By the terms of the bet, the identity of those five funds has never been made public. It has always been assumed, however, that one of them is a fund of funds run by Protégé itself.

The strength of 2012’s stock market is naturally what carried the contestants into the black. The market’s vigor is displayed in the performance of the index fund, which rose by 15.96% last year. In contrast, the five funds of funds managed a 2012 gain, on the average, of only 6.46%.

From his trailing position, and probably having heard enough about the tortoise, Protégé’s Seides imagines an alternative future for the bet by recalling the movie, City Slickers. In it, says Seides, “Billy Crystal’s character asks Jack Palance’s character, Curly, if he has killed anyone today—and Curly answers, ‘Day ain’t over yet.'”

We’ll let that suspense hang and report still one more piece of news about this bet.
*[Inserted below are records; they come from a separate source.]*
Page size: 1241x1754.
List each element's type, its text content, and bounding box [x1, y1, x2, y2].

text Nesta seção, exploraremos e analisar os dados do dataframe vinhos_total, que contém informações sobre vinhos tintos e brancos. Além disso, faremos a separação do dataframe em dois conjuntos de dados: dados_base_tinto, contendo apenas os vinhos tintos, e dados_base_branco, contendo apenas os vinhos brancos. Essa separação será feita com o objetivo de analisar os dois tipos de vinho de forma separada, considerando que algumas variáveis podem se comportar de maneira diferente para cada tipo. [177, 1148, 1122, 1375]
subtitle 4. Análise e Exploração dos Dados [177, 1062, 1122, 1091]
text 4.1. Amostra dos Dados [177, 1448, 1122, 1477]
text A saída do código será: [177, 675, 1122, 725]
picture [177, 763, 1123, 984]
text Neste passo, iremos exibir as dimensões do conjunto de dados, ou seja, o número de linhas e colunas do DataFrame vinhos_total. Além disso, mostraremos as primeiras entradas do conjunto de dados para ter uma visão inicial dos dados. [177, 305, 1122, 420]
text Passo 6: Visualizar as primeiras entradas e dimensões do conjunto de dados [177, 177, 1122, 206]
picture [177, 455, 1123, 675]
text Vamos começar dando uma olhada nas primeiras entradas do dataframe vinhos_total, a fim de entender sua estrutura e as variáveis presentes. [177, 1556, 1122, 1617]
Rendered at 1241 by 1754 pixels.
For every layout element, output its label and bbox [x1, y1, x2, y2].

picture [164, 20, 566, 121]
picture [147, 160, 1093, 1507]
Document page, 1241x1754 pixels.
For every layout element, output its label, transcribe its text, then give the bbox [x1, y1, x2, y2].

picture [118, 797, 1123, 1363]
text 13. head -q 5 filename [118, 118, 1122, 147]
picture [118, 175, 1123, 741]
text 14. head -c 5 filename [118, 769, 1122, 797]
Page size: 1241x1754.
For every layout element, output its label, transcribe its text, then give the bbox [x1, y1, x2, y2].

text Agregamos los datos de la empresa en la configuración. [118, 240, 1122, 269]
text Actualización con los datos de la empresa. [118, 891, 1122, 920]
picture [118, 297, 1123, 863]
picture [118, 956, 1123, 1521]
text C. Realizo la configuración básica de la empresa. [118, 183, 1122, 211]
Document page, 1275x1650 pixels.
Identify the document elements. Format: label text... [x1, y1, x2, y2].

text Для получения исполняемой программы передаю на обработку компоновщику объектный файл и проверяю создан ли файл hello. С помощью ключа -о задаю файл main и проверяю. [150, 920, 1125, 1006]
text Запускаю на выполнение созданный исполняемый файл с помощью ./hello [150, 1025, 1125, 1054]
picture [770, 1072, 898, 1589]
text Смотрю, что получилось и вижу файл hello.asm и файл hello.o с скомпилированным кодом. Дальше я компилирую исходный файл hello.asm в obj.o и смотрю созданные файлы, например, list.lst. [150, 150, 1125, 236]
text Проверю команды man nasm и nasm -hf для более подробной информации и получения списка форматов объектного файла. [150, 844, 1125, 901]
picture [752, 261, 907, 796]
This bulletin concerns the 10-year zero-coupon bond that the two bettors, Buffett and Protégé, bought with the collateral they put up as the bet began. Each contributed about $320,000, so a total of roughly $640,000 went into the bond. Its value was set to rise gradually to $1 million—thus the nickname for the bet—by its conclusion on December 31, 2017.

But as Fortune.com reported last year (Buffett gains ground in hedge fund bet), the zero-coupon bond proceeded to perform so splendidly in the prevailing environment of falling interest rates that by 2012 it was already worth almost $1 million.

That remarkable result suggested to Buffett and Protégé that they could revise the terms of the bet and quite possibly get more than $1 million to the charity ultimately benefitting from the bet. That will be Girls Inc. of Omaha if Buffett wins and Absolute Returns for Kids if the victor is Protégé.

So the zero-coupon bond was sold for nearly $1 million toward the close of 2012, and by agreement between Buffett and Protégé, the proceeds were put into the B stock of Buffett’s company, Berkshire Hathaway (BRKA). Berkshire’s shares have risen since, and the current value of the investment is well over $1 million.

And couldn’t the stock fall? It certainly could, but that won’t make a whit of difference to the winning charity—because Buffett has guaranteed that it will get at least $1 million at the end of the bet. On the upside, meanwhile, there’s no ceiling on what the charity can walk away with. That depends simply on what happens to Berkshire’s stock between now and the bet’s conclusion.

Fortune senior editor-at-large Carol Loomis, who wrote this article, is a longtime friend of Warren Buffett’s, a Berkshire Hathaway shareholder, and editor of his annual letter to shareholders.